Read the docs for the Core Animation framework.

NSResponder
A: 

"simon" is a very simple MIDI sequencer. therefore I would highly suggest looking into the CoreAudio Framework, in particular the real-time-clock functionality.

kent
+3  A: 

You can use the +setAnimationStartDate: method on UIView to set up some animations to do this. To ensure that no one presses your buttons during the animation, call -[UIApplication beginIgnoringInteractionEvents] at the start of your animations and -[UIApplication endIgnoringInteractionEvents] at the end.
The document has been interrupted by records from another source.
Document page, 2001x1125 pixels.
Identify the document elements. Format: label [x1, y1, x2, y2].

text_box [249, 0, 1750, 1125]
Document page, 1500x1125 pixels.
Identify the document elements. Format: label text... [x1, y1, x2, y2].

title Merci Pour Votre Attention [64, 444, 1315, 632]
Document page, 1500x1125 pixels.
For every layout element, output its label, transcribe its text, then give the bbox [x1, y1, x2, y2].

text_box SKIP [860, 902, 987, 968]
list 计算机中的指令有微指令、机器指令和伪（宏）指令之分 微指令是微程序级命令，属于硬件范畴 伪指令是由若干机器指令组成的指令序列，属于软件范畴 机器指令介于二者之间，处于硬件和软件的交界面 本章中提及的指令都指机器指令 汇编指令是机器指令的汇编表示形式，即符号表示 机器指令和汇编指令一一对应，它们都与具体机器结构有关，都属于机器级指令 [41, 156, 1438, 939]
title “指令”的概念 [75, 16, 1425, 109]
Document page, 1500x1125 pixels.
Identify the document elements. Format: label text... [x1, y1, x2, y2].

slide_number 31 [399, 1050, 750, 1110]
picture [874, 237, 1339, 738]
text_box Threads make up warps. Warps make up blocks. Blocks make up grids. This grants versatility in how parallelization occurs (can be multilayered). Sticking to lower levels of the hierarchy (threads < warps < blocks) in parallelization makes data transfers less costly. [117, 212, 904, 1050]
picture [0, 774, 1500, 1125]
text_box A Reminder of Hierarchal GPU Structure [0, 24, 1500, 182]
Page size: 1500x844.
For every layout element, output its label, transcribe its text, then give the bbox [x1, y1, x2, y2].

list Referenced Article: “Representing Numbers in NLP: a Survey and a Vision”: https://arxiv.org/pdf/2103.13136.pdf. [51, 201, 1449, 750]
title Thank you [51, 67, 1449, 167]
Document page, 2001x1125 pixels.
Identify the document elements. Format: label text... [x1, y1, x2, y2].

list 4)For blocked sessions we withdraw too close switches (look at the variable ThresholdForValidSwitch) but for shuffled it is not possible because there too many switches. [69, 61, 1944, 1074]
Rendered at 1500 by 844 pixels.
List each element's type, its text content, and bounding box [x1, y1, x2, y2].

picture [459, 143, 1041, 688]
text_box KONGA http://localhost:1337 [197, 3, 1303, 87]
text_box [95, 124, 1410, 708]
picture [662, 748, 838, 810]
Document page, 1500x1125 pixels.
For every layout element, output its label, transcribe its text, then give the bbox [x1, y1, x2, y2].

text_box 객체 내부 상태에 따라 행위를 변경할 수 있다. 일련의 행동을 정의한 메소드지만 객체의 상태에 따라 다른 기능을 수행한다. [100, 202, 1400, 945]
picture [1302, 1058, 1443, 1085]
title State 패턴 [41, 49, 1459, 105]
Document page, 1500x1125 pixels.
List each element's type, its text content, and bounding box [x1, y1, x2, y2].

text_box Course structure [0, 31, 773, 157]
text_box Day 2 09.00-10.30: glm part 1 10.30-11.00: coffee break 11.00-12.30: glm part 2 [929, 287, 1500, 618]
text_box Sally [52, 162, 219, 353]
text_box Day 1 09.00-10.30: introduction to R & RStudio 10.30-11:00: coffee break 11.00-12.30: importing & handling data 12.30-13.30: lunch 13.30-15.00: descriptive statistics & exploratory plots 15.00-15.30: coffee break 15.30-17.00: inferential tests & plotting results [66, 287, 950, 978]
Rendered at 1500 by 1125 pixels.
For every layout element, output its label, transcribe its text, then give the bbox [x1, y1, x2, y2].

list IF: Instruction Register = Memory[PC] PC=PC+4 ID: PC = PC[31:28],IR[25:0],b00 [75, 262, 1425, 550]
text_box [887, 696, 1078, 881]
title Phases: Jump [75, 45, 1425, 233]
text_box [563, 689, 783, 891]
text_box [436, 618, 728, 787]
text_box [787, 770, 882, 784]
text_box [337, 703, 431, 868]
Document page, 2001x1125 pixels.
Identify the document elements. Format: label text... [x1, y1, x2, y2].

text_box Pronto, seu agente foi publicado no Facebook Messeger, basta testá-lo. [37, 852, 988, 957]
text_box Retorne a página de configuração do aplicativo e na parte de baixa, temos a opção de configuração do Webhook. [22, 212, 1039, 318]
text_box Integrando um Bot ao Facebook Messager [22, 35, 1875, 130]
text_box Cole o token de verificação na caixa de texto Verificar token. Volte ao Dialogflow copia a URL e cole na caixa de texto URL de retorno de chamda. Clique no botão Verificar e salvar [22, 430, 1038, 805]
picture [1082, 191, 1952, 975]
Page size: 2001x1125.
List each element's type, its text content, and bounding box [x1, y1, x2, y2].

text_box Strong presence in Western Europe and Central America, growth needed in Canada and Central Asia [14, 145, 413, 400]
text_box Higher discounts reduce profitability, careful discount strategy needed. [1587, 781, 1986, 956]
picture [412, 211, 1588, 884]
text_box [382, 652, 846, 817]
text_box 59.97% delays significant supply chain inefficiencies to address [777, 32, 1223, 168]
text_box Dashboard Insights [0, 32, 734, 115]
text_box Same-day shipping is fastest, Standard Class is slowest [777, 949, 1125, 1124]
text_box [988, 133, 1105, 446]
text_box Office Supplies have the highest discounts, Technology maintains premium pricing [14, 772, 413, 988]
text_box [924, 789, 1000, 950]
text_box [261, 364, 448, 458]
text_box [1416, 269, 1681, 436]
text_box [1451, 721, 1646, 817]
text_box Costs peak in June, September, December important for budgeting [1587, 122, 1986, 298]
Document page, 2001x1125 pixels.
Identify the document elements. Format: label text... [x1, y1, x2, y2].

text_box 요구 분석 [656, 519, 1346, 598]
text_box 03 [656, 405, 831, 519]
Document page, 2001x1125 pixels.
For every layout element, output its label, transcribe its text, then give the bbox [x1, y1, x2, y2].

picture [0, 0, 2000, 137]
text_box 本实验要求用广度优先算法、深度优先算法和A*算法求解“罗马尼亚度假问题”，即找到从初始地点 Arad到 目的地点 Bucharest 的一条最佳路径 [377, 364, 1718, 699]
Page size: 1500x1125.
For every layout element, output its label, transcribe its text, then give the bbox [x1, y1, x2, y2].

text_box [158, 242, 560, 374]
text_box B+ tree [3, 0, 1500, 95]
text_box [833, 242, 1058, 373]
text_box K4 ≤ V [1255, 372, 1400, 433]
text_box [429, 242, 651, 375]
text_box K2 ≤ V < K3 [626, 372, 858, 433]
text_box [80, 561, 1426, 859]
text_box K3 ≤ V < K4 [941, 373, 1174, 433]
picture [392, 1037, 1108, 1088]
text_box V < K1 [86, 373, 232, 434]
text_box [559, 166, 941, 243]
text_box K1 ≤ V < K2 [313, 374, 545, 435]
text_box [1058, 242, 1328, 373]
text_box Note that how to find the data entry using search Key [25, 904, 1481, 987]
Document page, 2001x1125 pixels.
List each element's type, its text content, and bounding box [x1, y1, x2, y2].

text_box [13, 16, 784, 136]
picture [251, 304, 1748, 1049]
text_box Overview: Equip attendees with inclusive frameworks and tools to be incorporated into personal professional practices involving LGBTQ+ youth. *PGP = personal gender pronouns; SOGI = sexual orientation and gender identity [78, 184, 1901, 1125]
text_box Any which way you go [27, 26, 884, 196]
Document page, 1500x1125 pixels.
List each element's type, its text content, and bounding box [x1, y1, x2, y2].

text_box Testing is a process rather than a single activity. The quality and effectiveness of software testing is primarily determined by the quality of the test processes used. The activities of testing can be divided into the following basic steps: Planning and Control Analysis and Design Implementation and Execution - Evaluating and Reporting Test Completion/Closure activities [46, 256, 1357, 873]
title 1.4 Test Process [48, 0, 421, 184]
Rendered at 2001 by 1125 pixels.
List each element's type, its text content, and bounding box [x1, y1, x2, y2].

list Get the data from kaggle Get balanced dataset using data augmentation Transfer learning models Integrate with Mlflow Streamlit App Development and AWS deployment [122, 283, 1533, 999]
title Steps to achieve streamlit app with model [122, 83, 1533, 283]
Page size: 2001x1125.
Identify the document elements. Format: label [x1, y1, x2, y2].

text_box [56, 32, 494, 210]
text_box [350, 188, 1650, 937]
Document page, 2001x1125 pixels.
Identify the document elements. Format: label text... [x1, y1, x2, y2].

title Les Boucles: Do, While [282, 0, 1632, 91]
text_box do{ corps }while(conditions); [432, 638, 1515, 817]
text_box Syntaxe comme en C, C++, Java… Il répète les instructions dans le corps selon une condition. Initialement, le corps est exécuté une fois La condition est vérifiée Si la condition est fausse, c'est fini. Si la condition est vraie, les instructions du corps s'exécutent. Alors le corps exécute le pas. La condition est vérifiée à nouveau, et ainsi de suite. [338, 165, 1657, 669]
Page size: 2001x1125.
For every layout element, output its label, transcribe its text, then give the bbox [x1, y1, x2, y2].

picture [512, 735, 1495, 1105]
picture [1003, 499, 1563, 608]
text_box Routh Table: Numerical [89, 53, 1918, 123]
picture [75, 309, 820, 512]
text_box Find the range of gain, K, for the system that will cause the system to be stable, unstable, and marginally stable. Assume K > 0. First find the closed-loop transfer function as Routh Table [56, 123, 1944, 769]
A written-in-the-text-field example of what I’m talking about:

[[UIApplication sharedApplication] beginIgnoringInteractionEvents];
button1.highlighted = YES;

[UIView beginAnimations:@"" context:nil];
[UIView setAnimationStartDate: CFAbsoluteTimeGetCurrent() + 0.2];
[UIView setAnimationsEnabled:NO];
button1.highlighted = NO;
[UIView commitAnimations];

[UIView beginAnimations:@"" context:nil];
[UIView setAnimationStartDate: CFAbsoluteTimeGetCurrent() + 0.25];
[UIView setAnimationsEnabled:NO];
button2.highlighted = YES;
[UIView commitAnimations];

// etc.

[[UIApplication sharedApplication] performSelector:@selector(endIgnoringInteractionEvents) withObject:nil afterDelay:yourTotalDelay];
Ben Stiglitz
Thanks Ben! My plan had been to disable the buttons while showing the sequence, but beginIgnoringInteractionEvents looks like a much better way to do so.I considered using NSTimers, but the challenge is the delay. I.e. show the red button highlighted, wait 200ms, change to normal, wait 50ms, show blue highlighed, wait 200ms, change to normal, wait 50s, etc.If I sleep the thread, the UI updates don't propagate (even with calling setNeedsDisplay).
Bill
Instead of a repeating timer you’ll then just want to schedule a non-repeating timer each time. You’ll find -performSelector:withObject:afterDelay: very useful for this.
Ben Stiglitz
Actually, I just realized that you can use the +setAnimationStartDate: method on UIView to set up some animations that do this all at once, and then use a single timer at the end to re-enable interaction. Much simpler.
Ben Stiglitz
I changed the answer to reflect my revised thinking.
Ben Stiglitz
I've been futzing with this for a bit (and reading up on the docs), but it doesn't seem to work. I have this: redButton.highlighted = YES; [UIView beginAnimations:@"" context:nil]; [UIView setAnimationStartDate:[NSDate dateWithTimeIntervalSinceNow:1]]; [UIView setAnimationsEnabled:NO]; redButton.highlighted = NO; [UIView commitAnimations]; [UIView beginAnimations:@"" context:nil]; [UIView setAnimationStartDate: [NSDate dateWithTimeIntervalSinceNow:2]]; [UIView setAnimationsEnabled:NO]; blueButton.highlighted = YES; [UIView commitAnimations];
Bill
Well, that's gross. I'll open a new question w/ the revised code block.